豊田合成(7282) 2027年度第1四半期決算 増収・営業益26%増

2027年度第1四半期の売上高は3,039億円(前年同期比+16.7%)、営業利益は232.2億円(同+26.4%)。以下、セグメント別の増減要因とキャッシュフローを確認します。

豊田合成株式会社

自動車・輸送機/輸送用機器


クイックビュー

指標当期前年同期YoY
売上高¥3039.0億¥2604.2億+16.7%
営業利益¥232.2億¥183.7億+26.4%
税引前利益¥257.7億¥182.3億+41.3%
純利益¥197.8億¥150.2億+31.7%
ROE(年換算)12.6%9.8%-

Executive Summary

2027年3月期第1四半期は、増収に加え粗利率改善と金融損益の好転により営業利益・純利益ともに二桁増益となった。売上収益は3039.0億円(前年比+16.7%)、営業利益は232.2億円(同+26.4%)、税引前利益は257.7億円(同+41.3%)、純利益(親会社所有者帰属)は180.8億円(同+34.2%)となった。
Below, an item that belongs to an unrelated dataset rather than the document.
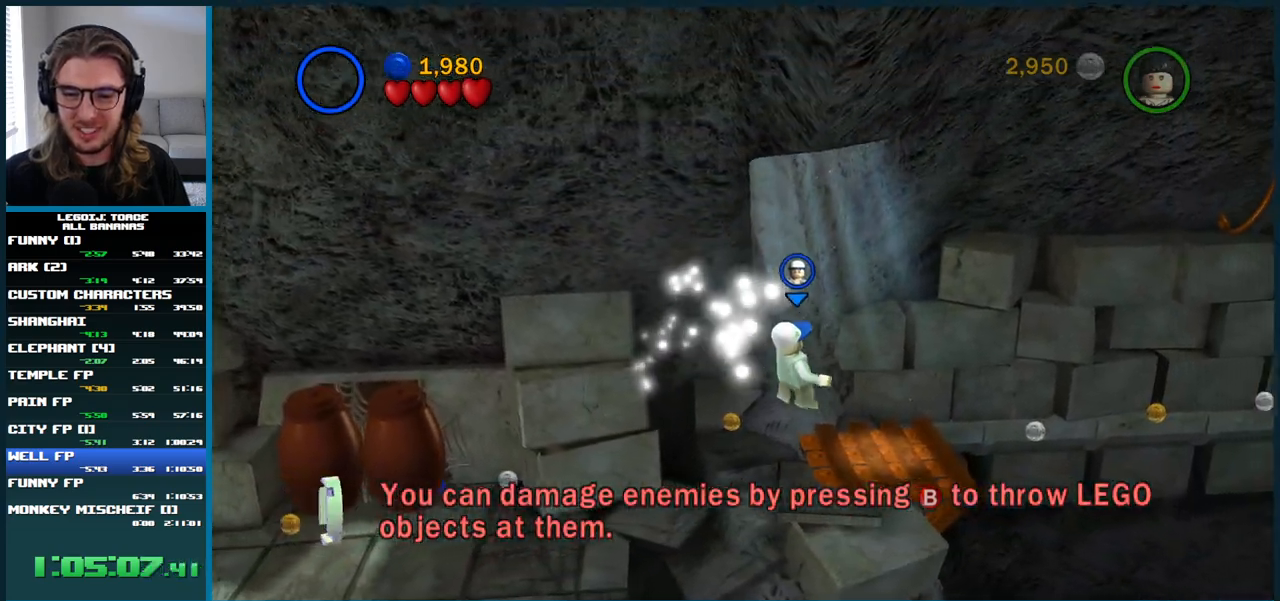
{"dt_ms": 500, "buttons": [], "left_stick": "down", "right_stick": "center"}
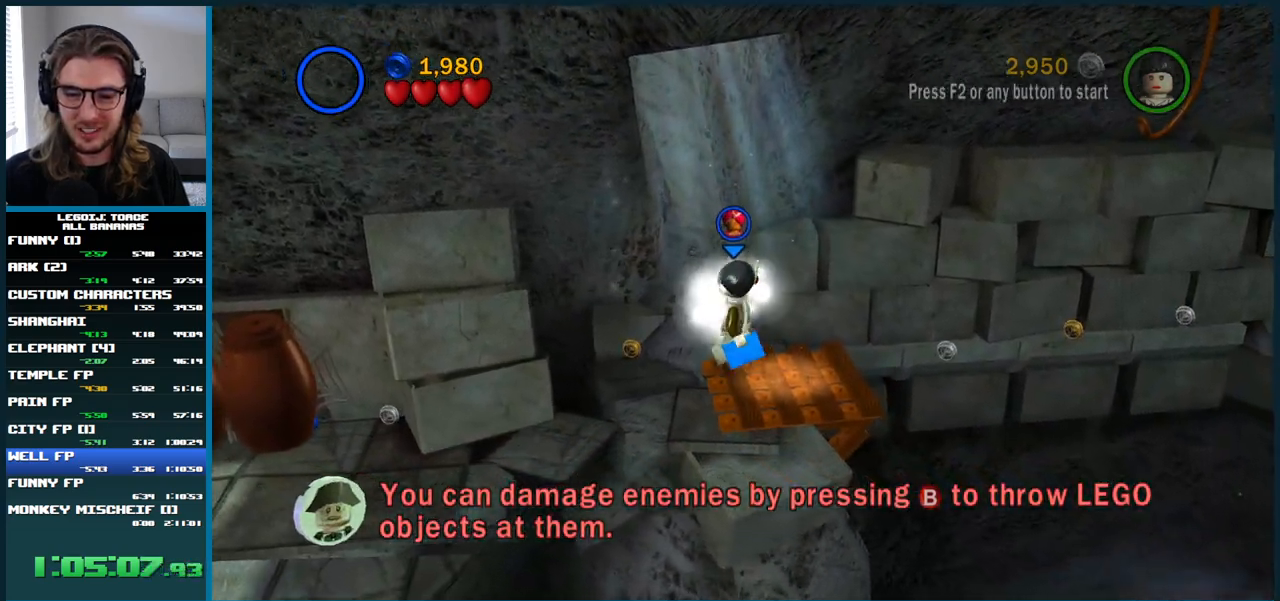
{"dt_ms": 500, "buttons": ["B"], "left_stick": "right", "right_stick": "center", "button_events": [[467, "B", "down"]]}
増収の主因は日本・米州・アジアなど主要地域での需要拡大、増益の主因は粗利率改善と純金融損益の黒字転換である。

業績変動要因

【売上高】売上収益は3039.0億円で前年比+16.7%増収。地域別では米州が1210.8億円(構成比39.8%、YoY+17.5%)と最大、日本1165.6億円(同38.3%、+19.8%)が続く。アジア(+24.2%)、インド(+23.7%)も高成長を示す一方、中国は174.9億円(-11.6%)と唯一減収した。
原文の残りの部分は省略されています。